Problem to work on -
Put every line of the items below into a Markdown table with two columns, Row and Line, numbering the rows in order and leaving out blank lines.

Data excerpts -
○ ○ ○ ○ ○
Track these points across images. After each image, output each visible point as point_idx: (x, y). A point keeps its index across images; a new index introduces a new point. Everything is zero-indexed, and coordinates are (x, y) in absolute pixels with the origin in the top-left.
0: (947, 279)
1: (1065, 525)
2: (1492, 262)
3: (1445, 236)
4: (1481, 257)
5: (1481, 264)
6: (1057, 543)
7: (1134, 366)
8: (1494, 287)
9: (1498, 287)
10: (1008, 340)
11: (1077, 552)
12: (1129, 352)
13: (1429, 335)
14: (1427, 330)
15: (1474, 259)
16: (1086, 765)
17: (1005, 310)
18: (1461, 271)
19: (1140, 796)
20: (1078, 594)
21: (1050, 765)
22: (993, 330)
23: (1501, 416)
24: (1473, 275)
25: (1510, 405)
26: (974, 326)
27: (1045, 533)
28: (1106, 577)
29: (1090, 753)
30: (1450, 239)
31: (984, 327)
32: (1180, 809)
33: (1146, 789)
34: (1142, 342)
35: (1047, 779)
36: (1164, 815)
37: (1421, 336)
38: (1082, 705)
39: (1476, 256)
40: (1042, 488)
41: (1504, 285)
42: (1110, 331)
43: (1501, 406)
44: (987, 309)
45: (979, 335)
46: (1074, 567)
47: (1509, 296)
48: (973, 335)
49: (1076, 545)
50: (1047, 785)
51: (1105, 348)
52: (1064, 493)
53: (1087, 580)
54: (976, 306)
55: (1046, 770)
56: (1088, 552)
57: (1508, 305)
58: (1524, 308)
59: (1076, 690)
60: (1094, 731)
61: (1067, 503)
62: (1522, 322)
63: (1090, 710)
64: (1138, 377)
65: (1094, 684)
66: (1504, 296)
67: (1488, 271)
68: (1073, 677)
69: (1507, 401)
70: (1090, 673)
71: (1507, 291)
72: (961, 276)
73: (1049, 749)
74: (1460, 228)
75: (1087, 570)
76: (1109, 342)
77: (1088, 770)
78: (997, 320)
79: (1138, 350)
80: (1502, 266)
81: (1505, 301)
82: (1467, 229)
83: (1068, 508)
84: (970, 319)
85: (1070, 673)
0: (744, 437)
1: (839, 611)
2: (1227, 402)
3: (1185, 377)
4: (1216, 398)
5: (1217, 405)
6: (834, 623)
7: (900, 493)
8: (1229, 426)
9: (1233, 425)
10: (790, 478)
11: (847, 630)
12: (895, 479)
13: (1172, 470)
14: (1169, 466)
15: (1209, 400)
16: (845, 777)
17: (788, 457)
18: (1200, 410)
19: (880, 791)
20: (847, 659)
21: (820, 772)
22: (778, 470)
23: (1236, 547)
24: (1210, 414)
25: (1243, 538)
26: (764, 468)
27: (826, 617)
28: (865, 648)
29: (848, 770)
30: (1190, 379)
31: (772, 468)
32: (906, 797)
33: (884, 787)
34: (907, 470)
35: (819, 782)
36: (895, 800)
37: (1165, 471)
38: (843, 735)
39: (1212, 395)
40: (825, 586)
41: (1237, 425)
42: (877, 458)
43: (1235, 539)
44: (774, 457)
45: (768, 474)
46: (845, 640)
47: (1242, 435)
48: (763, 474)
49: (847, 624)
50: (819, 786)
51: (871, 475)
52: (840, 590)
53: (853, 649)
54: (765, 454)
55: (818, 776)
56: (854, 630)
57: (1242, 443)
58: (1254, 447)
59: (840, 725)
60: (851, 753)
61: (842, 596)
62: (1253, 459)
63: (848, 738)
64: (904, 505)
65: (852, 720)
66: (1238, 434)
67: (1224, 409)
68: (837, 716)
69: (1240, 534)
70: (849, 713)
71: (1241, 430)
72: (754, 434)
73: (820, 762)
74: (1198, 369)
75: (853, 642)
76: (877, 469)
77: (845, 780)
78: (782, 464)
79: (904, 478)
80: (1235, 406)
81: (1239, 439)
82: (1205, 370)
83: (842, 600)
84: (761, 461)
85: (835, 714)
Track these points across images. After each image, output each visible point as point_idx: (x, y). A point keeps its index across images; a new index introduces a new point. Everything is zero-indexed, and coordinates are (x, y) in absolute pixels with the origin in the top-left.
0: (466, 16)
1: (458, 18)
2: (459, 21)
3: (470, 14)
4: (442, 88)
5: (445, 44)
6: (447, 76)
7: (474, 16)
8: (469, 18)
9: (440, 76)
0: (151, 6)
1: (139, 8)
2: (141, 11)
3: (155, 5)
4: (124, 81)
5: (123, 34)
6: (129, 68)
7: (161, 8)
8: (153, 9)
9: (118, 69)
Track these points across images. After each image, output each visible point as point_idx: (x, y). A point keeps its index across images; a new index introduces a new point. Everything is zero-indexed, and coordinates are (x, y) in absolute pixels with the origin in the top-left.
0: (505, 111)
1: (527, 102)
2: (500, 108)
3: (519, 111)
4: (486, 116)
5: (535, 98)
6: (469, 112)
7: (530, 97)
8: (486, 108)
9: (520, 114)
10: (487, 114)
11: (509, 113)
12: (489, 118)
○ ○ ○ ○ ○
Written answer -
| Row | Line |
|---|---|
| 1 | Track these points across images. After each image, output each visible point as point_idx: (x, y). A point keeps its index across images; a new index introduces a new point. Everything is zero-indexed, and coordinates are (x, y) in absolute pixels with the origin in the top-left. |
| 2 | 0: (947, 279) |
| 3 | 1: (1065, 525) |
| 4 | 2: (1492, 262) |
| 5 | 3: (1445, 236) |
| 6 | 4: (1481, 257) |
| 7 | 5: (1481, 264) |
| 8 | 6: (1057, 543) |
| 9 | 7: (1134, 366) |
| 10 | 8: (1494, 287) |
| 11 | 9: (1498, 287) |
| 12 | 10: (1008, 340) |
| 13 | 11: (1077, 552) |
| 14 | 12: (1129, 352) |
| 15 | 13: (1429, 335) |
| 16 | 14: (1427, 330) |
| 17 | 15: (1474, 259) |
| 18 | 16: (1086, 765) |
| 19 | 17: (1005, 310) |
| 20 | 18: (1461, 271) |
| 21 | 19: (1140, 796) |
| 22 | 20: (1078, 594) |
| 23 | 21: (1050, 765) |
| 24 | 22: (993, 330) |
| 25 | 23: (1501, 416) |
| 26 | 24: (1473, 275) |
| 27 | 25: (1510, 405) |
| 28 | 26: (974, 326) |
| 29 | 27: (1045, 533) |
| 30 | 28: (1106, 577) |
| 31 | 29: (1090, 753) |
| 32 | 30: (1450, 239) |
| 33 | 31: (984, 327) |
| 34 | 32: (1180, 809) |
| 35 | 33: (1146, 789) |
| 36 | 34: (1142, 342) |
| 37 | 35: (1047, 779) |
| 38 | 36: (1164, 815) |
| 39 | 37: (1421, 336) |
| 40 | 38: (1082, 705) |
| 41 | 39: (1476, 256) |
| 42 | 40: (1042, 488) |
| 43 | 41: (1504, 285) |
| 44 | 42: (1110, 331) |
| 45 | 43: (1501, 406) |
| 46 | 44: (987, 309) |
| 47 | 45: (979, 335) |
| 48 | 46: (1074, 567) |
| 49 | 47: (1509, 296) |
| 50 | 48: (973, 335) |
| 51 | 49: (1076, 545) |
| 52 | 50: (1047, 785) |
| 53 | 51: (1105, 348) |
| 54 | 52: (1064, 493) |
| 55 | 53: (1087, 580) |
| 56 | 54: (976, 306) |
| 57 | 55: (1046, 770) |
| 58 | 56: (1088, 552) |
| 59 | 57: (1508, 305) |
| 60 | 58: (1524, 308) |
| 61 | 59: (1076, 690) |
| 62 | 60: (1094, 731) |
| 63 | 61: (1067, 503) |
| 64 | 62: (1522, 322) |
| 65 | 63: (1090, 710) |
| 66 | 64: (1138, 377) |
| 67 | 65: (1094, 684) |
| 68 | 66: (1504, 296) |
| 69 | 67: (1488, 271) |
| 70 | 68: (1073, 677) |
| 71 | 69: (1507, 401) |
| 72 | 70: (1090, 673) |
| 73 | 71: (1507, 291) |
| 74 | 72: (961, 276) |
| 75 | 73: (1049, 749) |
| 76 | 74: (1460, 228) |
| 77 | 75: (1087, 570) |
| 78 | 76: (1109, 342) |
| 79 | 77: (1088, 770) |
| 80 | 78: (997, 320) |
| 81 | 79: (1138, 350) |
| 82 | 80: (1502, 266) |
| 83 | 81: (1505, 301) |
| 84 | 82: (1467, 229) |
| 85 | 83: (1068, 508) |
| 86 | 84: (970, 319) |
| 87 | 85: (1070, 673) |
| 88 | 0: (744, 437) |
| 89 | 1: (839, 611) |
| 90 | 2: (1227, 402) |
| 91 | 3: (1185, 377) |
| 92 | 4: (1216, 398) |
| 93 | 5: (1217, 405) |
| 94 | 6: (834, 623) |
| 95 | 7: (900, 493) |
| 96 | 8: (1229, 426) |
| 97 | 9: (1233, 425) |
| 98 | 10: (790, 478) |
| 99 | 11: (847, 630) |
| 100 | 12: (895, 479) |
| 101 | 13: (1172, 470) |
| 102 | 14: (1169, 466) |
| 103 | 15: (1209, 400) |
| 104 | 16: (845, 777) |
| 105 | 17: (788, 457) |
| 106 | 18: (1200, 410) |
| 107 | 19: (880, 791) |
| 108 | 20: (847, 659) |
| 109 | 21: (820, 772) |
| 110 | 22: (778, 470) |
| 111 | 23: (1236, 547) |
| 112 | 24: (1210, 414) |
| 113 | 25: (1243, 538) |
| 114 | 26: (764, 468) |
| 115 | 27: (826, 617) |
| 116 | 28: (865, 648) |
| 117 | 29: (848, 770) |
| 118 | 30: (1190, 379) |
| 119 | 31: (772, 468) |
| 120 | 32: (906, 797) |
| 121 | 33: (884, 787) |
| 122 | 34: (907, 470) |
| 123 | 35: (819, 782) |
| 124 | 36: (895, 800) |
| 125 | 37: (1165, 471) |
| 126 | 38: (843, 735) |
| 127 | 39: (1212, 395) |
| 128 | 40: (825, 586) |
| 129 | 41: (1237, 425) |
| 130 | 42: (877, 458) |
| 131 | 43: (1235, 539) |
| 132 | 44: (774, 457) |
| 133 | 45: (768, 474) |
| 134 | 46: (845, 640) |
| 135 | 47: (1242, 435) |
| 136 | 48: (763, 474) |
| 137 | 49: (847, 624) |
| 138 | 50: (819, 786) |
| 139 | 51: (871, 475) |
| 140 | 52: (840, 590) |
| 141 | 53: (853, 649) |
| 142 | 54: (765, 454) |
| 143 | 55: (818, 776) |
| 144 | 56: (854, 630) |
| 145 | 57: (1242, 443) |
| 146 | 58: (1254, 447) |
| 147 | 59: (840, 725) |
| 148 | 60: (851, 753) |
| 149 | 61: (842, 596) |
| 150 | 62: (1253, 459) |
| 151 | 63: (848, 738) |
| 152 | 64: (904, 505) |
| 153 | 65: (852, 720) |
| 154 | 66: (1238, 434) |
| 155 | 67: (1224, 409) |
| 156 | 68: (837, 716) |
| 157 | 69: (1240, 534) |
| 158 | 70: (849, 713) |
| 159 | 71: (1241, 430) |
| 160 | 72: (754, 434) |
| 161 | 73: (820, 762) |
| 162 | 74: (1198, 369) |
| 163 | 75: (853, 642) |
| 164 | 76: (877, 469) |
| 165 | 77: (845, 780) |
| 166 | 78: (782, 464) |
| 167 | 79: (904, 478) |
| 168 | 80: (1235, 406) |
| 169 | 81: (1239, 439) |
| 170 | 82: (1205, 370) |
| 171 | 83: (842, 600) |
| 172 | 84: (761, 461) |
| 173 | 85: (835, 714) |
| 174 | Track these points across images. After each image, output each visible point as point_idx: (x, y). A point keeps its index across images; a new index introduces a new point. Everything is zero-indexed, and coordinates are (x, y) in absolute pixels with the origin in the top-left. |
| 175 | 0: (466, 16) |
| 176 | 1: (458, 18) |
| 177 | 2: (459, 21) |
| 178 | 3: (470, 14) |
| 179 | 4: (442, 88) |
| 180 | 5: (445, 44) |
| 181 | 6: (447, 76) |
| 182 | 7: (474, 16) |
| 183 | 8: (469, 18) |
| 184 | 9: (440, 76) |
| 185 | 0: (151, 6) |
| 186 | 1: (139, 8) |
| 187 | 2: (141, 11) |
| 188 | 3: (155, 5) |
| 189 | 4: (124, 81) |
| 190 | 5: (123, 34) |
| 191 | 6: (129, 68) |
| 192 | 7: (161, 8) |
| 193 | 8: (153, 9) |
| 194 | 9: (118, 69) |
| 195 | Track these points across images. After each image, output each visible point as point_idx: (x, y). A point keeps its index across images; a new index introduces a new point. Everything is zero-indexed, and coordinates are (x, y) in absolute pixels with the origin in the top-left. |
| 196 | 0: (505, 111) |
| 197 | 1: (527, 102) |
| 198 | 2: (500, 108) |
| 199 | 3: (519, 111) |
| 200 | 4: (486, 116) |
| 201 | 5: (535, 98) |
| 202 | 6: (469, 112) |
| 203 | 7: (530, 97) |
| 204 | 8: (486, 108) |
| 205 | 9: (520, 114) |
| 206 | 10: (487, 114) |
| 207 | 11: (509, 113) |
| 208 | 12: (489, 118) |